# THE INPUT:
##############################
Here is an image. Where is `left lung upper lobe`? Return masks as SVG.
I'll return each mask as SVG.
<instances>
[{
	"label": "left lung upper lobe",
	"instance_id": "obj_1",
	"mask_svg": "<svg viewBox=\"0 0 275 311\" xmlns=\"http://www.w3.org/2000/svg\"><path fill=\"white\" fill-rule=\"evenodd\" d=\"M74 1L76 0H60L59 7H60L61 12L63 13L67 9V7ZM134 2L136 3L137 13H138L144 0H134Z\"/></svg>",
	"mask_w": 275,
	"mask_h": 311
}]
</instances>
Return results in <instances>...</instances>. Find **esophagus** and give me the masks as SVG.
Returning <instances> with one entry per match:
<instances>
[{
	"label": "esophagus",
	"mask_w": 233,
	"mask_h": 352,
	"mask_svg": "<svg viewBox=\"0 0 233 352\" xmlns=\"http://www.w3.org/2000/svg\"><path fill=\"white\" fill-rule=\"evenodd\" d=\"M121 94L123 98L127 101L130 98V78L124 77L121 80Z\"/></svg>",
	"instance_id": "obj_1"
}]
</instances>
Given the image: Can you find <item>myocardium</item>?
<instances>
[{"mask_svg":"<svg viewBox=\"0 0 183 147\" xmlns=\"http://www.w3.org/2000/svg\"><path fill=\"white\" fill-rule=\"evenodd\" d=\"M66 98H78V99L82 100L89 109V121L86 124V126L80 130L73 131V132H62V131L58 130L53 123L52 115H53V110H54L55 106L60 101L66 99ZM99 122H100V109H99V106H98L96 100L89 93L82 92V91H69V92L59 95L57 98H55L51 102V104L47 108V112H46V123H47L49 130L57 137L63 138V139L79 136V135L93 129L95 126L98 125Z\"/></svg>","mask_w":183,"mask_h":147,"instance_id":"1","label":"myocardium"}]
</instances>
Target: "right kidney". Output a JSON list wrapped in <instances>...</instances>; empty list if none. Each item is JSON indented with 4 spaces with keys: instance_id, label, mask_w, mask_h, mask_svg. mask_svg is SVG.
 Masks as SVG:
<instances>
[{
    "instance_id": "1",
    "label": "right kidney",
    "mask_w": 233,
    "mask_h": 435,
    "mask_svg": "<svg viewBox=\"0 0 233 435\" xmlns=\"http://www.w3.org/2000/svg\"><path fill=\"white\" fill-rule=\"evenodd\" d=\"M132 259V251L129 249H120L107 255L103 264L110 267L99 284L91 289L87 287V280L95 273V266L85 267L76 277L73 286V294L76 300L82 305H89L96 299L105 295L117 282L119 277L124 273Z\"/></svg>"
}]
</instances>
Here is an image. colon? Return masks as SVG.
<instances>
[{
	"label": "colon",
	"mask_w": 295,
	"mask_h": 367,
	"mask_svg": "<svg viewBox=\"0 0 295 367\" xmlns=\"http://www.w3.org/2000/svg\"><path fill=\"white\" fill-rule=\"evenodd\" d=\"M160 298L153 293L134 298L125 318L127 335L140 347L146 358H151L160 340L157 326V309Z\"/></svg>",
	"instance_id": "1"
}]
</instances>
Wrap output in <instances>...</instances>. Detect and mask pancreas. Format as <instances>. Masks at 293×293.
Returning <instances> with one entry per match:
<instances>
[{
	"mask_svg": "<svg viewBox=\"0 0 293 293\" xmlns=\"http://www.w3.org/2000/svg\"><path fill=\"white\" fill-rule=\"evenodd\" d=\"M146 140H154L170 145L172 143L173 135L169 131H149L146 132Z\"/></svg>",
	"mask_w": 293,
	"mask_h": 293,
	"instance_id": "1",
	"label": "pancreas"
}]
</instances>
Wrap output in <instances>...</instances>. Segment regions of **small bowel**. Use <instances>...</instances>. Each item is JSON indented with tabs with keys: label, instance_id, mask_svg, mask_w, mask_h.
##############################
# DIRECTION:
Pick out each line in the entries above that contains the word "myocardium" and copy those lines in full. Upper and lower case must match.

# WRITTEN SOLUTION:
Given the image: Can you find <item>myocardium</item>?
[{"mask_svg":"<svg viewBox=\"0 0 183 147\" xmlns=\"http://www.w3.org/2000/svg\"><path fill=\"white\" fill-rule=\"evenodd\" d=\"M66 98H78V99L82 100L89 109V121L86 124V126L80 130L73 131V132H62V131L58 130L53 123L52 115H53V110H54L55 106L60 101L66 99ZM99 122H100V109H99V106H98L96 100L89 93L82 92V91H69V92L59 95L57 98H55L51 102V104L47 108V112H46V123H47L49 130L57 137L63 138V139L79 136V135L93 129L95 126L98 125Z\"/></svg>","mask_w":183,"mask_h":147,"instance_id":"1","label":"myocardium"}]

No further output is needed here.